■ **WORK INSTRUCTIONS**
Look through the entries below and copy exactly the part that begins with the line containing "Kansas House of Representatives" and ends with the line containing "Bills: | ALL |". Do not copy the pictures.
● ● ● ●
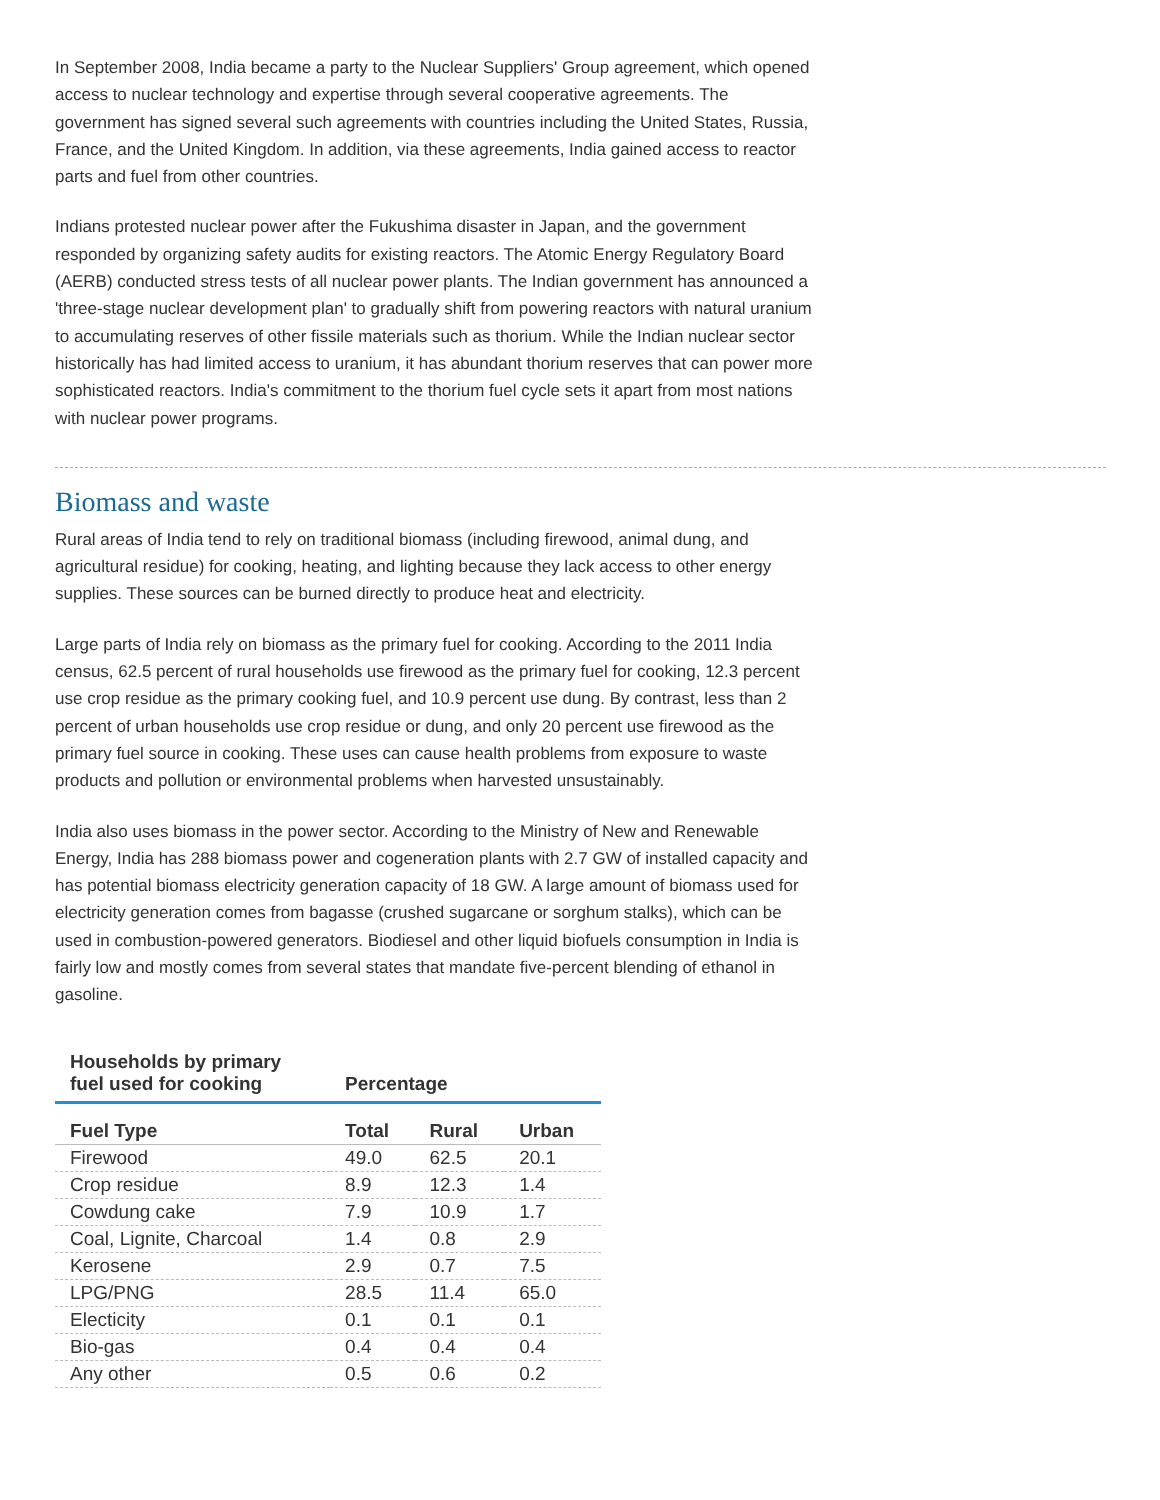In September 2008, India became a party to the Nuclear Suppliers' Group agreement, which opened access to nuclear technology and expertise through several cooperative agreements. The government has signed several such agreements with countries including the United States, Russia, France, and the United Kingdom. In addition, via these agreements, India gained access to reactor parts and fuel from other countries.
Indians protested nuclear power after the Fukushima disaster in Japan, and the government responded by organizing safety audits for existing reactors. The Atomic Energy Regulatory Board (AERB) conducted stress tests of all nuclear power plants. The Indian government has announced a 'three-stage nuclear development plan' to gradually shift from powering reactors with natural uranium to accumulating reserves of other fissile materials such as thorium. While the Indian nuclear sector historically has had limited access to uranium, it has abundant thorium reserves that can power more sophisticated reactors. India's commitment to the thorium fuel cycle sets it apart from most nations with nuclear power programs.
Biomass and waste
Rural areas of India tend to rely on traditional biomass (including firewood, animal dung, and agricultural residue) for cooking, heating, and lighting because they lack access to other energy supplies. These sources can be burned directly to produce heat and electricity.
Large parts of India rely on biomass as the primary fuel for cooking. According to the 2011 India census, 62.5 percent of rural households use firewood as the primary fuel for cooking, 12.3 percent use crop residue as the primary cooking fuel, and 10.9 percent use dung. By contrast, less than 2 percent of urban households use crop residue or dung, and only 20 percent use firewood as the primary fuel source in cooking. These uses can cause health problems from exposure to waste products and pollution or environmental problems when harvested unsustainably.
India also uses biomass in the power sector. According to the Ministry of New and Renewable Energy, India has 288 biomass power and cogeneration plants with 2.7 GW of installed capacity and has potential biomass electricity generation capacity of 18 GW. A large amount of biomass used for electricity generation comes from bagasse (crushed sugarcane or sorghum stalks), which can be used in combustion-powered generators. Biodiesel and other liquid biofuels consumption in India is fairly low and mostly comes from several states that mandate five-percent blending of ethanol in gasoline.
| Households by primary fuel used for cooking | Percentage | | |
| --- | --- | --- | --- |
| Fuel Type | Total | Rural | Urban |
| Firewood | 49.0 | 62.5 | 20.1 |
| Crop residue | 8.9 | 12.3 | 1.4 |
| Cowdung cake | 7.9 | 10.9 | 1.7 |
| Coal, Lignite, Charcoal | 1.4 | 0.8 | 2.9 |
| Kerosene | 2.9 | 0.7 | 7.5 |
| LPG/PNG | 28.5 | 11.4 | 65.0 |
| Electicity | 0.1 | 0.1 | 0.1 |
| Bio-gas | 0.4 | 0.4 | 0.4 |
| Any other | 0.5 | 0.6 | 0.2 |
● ● ● ●
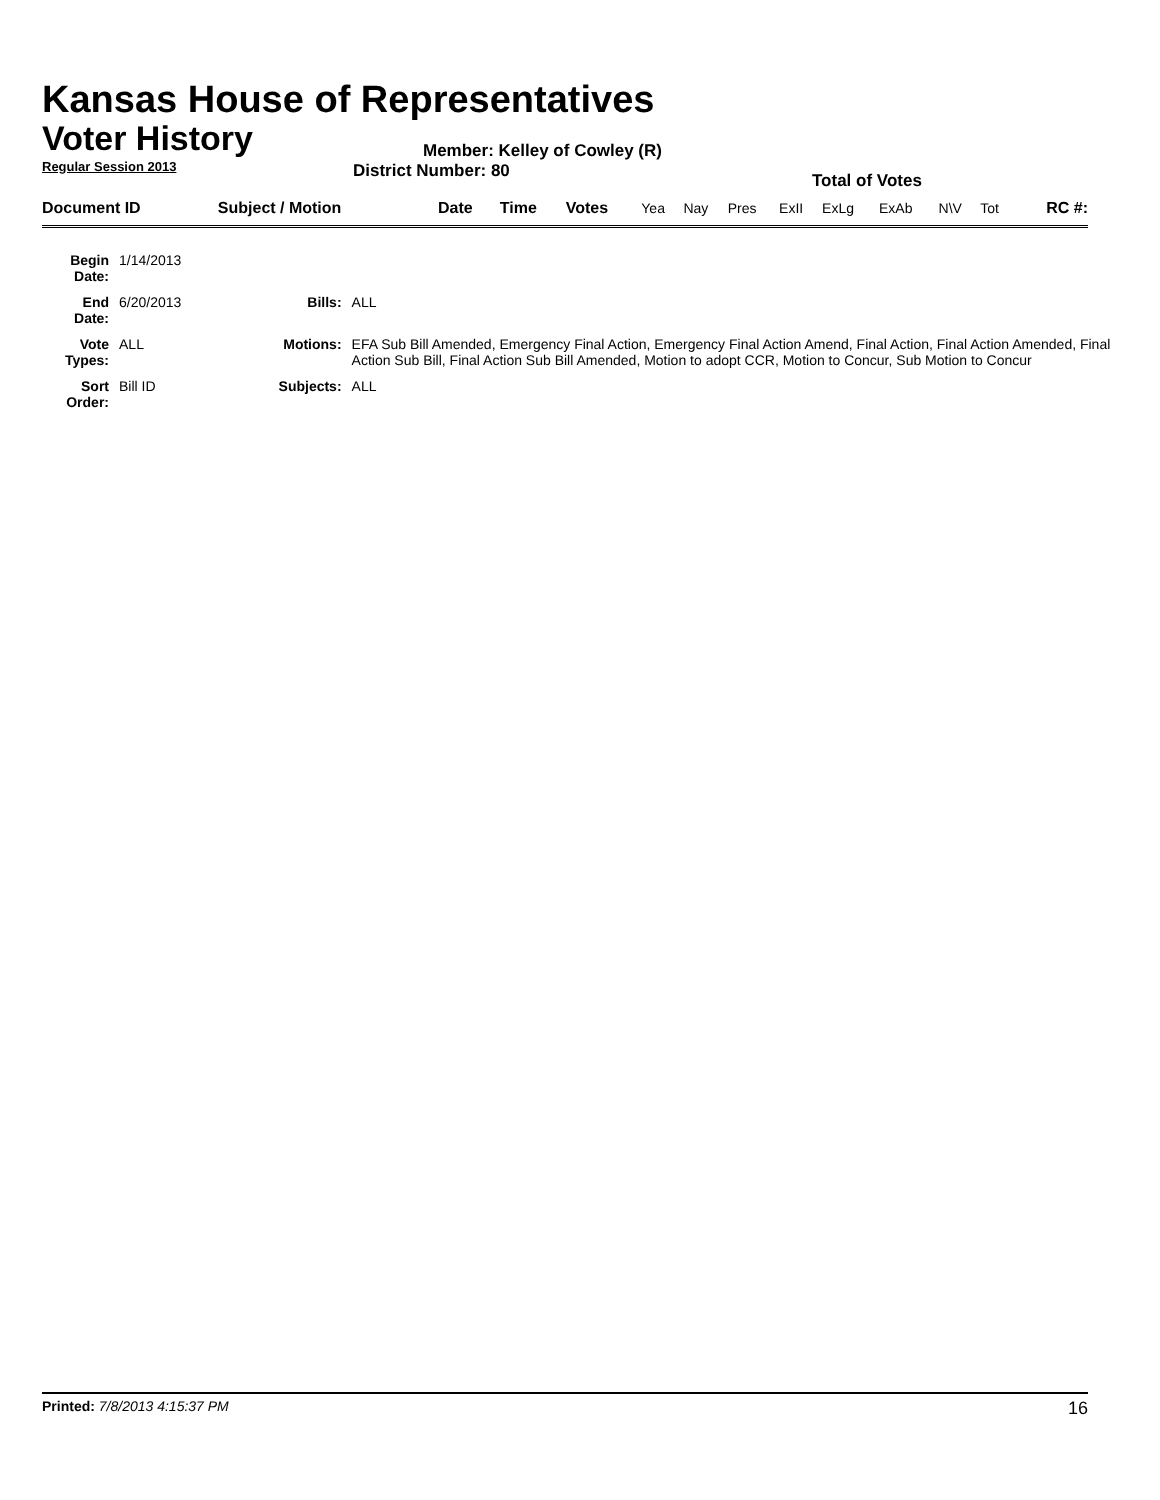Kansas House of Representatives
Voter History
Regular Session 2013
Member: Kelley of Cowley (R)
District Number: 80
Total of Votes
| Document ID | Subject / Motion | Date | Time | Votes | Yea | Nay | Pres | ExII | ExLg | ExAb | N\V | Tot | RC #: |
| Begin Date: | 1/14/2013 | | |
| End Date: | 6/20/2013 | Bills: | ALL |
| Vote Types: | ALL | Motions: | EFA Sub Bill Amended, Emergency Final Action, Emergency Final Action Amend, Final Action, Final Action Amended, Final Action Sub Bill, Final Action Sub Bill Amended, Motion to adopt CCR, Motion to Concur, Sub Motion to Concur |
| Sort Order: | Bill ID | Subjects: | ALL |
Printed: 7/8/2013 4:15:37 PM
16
● ● ● ●
■ **RESPONSE FOR THIS EXERCISE**
Kansas House of Representatives
Voter History
Regular Session 2013
Member: Kelley of Cowley (R)
District Number: 80
Total of Votes
| Document ID | Subject / Motion | Date | Time | Votes | Yea | Nay | Pres | ExII | ExLg | ExAb | N\V | Tot | RC #: |
| Begin Date: | 1/14/2013 | | |
| End Date: | 6/20/2013 | Bills: | ALL |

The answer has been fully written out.